2 minute read
A New Radiology Care Unit
When plans for the Dennis and Carol Troesh Medical Campus began to take shape, a need for recovery services for radiology became apparent. The main portion of Gastrointestinal Services (GI) was to remain in the Cloverleaf Towers and would still need to have a recovery space. Interventional Radiology (IR) was also remaining in its space in Schuman Pavilion. Cardiac services was being moved to the first floor of the Dennis and Carol Troesh Medical Campus and was creating its own pre- and post-intervention location. With the move of Perioperative services to the new campus, the distance was quite far for the procedural preparation and recovery for GI and IR services. In addition, there were increases in surgical capacity, so it was determined that GI and IR procedure prep and recovery should be done in another location. The newly developed Radiology Anesthesia Care Unit (RACU) would take over the soon to be vacated perioperative location in the Cloverleaf towers. The Radiology Procedural Care Unit (RPCU), located in new facility, was identified as a site that would create a compliant space for inpatient recovery post procedures and for recovery of patients whose tests may be in new facility such as CT, MRI, Nuclear Medicine and Pulmonary.

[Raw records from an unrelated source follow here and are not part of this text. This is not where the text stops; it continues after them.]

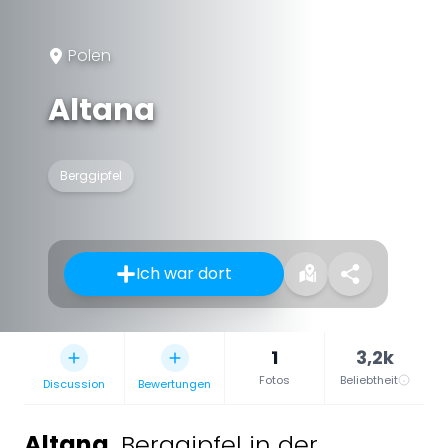
Polen
Altana
Berggipfel
Ich war dort
1
3,2k
Fotos
Beliebtheit
Discussion
Bewertungen
Altana
,
Berggipfel in der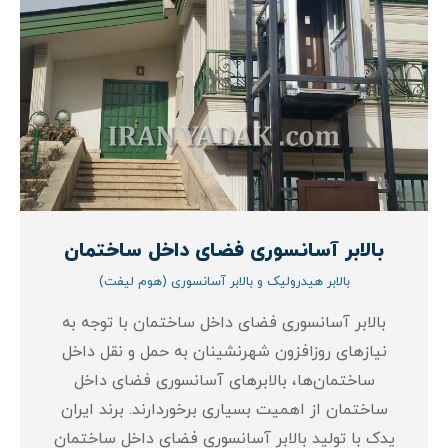
بالابر آسانسوری فضای داخل ساختمان
بالابر هیدرولیک و بالابر آسانسوری (هوم لیفت)
بالابر آسانسوری فضای داخل ساختمان با توجه به
نیازهای روزافزون شهرنشینان به حمل و نقل داخل
ساختمان‌ها، بالابرهای آسانسوری فضای داخل
ساختمان از اهمیت بسیاری برخوردارند. برند ایران
یدک با تولید بالابر آسانسوری فضای داخل ساختمان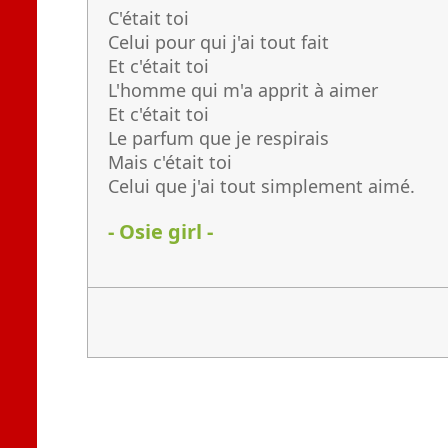
C'était toi
Celui pour qui j'ai tout fait
Et c'était toi
L'homme qui m'a apprit à aimer
Et c'était toi
Le parfum que je respirais
Mais c'était toi
Celui que j'ai tout simplement aimé.
- Osie girl -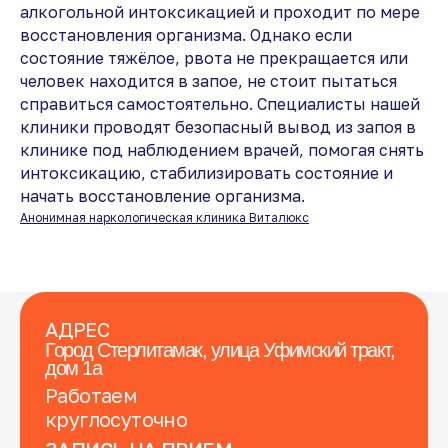
алкогольной интоксикацией и проходит по мере
восстановления организма. Однако если
состояние тяжёлое, рвота не прекращается или
человек находится в запое, не стоит пытаться
справиться самостоятельно. Специалисты нашей
клиники проводят безопасный вывод из запоя в
клинике под наблюдением врачей, помогая снять
интоксикацию, стабилизировать состояние и
начать восстановление организма.
Анонимная наркологическая клиника Виталюкс
АДРЕС
Город Стерлитамак, улица Уфимский тракт,
дом 1а
Работаем
круглосуточно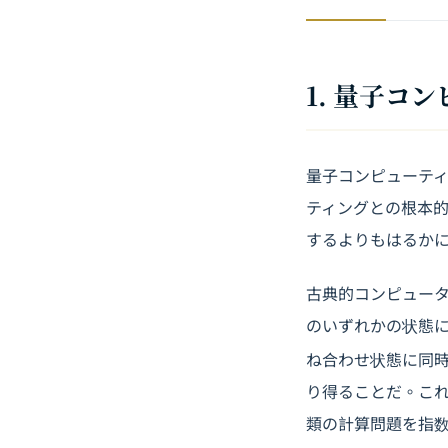
1. 量子
量子コンピューテ
ティングとの根本
するよりもはるか
古典的コンピュータ
のいずれかの状態に
ね合わせ状態に同
り得ることだ。こ
類の計算問題を指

In order to make these new locations a reality, this new department was created and placed under the direction of Sarah Capalla, MSN, RN, CCRN-K, CNRN, VA-BC, and Ebony Hillery, BSN, RN, Matthew Sinner, BSN, RN, the educator for all the areas reporting to Sarah Capalla, would also take on the education needs of the new Radiology Care Unit (RACU/RPCU combined) department. Radiology Care Unit (RCU) was given positions for 20 RNs, including one charge RN and four PCAs. Since the department was starting from new, all workflows, policies, standing orders, and guidelines had to be created. Working with a team of nurses who would be coming to the new location when opened allowed for these processes to be built from the perspective of the bedside.
The staff helped to create processes by reaching out to all the areas that would be serviced by RACU/RPCU and asking what functions were working with the current processes and which were not. They then began to create processes to meet all needs. Working closely with the new Cardiac Post Anesthesia Care Unit, documentation was created to allow for standardization between all pre and post locations. The staff also created training on procedures to help with the orientation of staff who would be caring for the patients pre- and post-procedure so they would be aware of what was involved, and potential complications.
The RCU opening has been a vital area for addressing specialized patient needs and reducing overcrowding in the perioperative areas as the nurses can focus on preparing what is needed for each procedure. This focus has fostered an improvement in patient care handoff pre- and post-procedure. During recovery, having the nurses increase their familiarity with each procedure allows them to tailor their recovery and post-procedure education for the patient. Since the RCU functions as a preparation area for procedures, there has been an increase in the patients being ready when the procedure room is available for them, thus preventing delays. During post recovery phone calls, patients have spoken positively about the amazing care they have received in the RCU, and we are gearing up to have our own consumer report to reflect the care provided.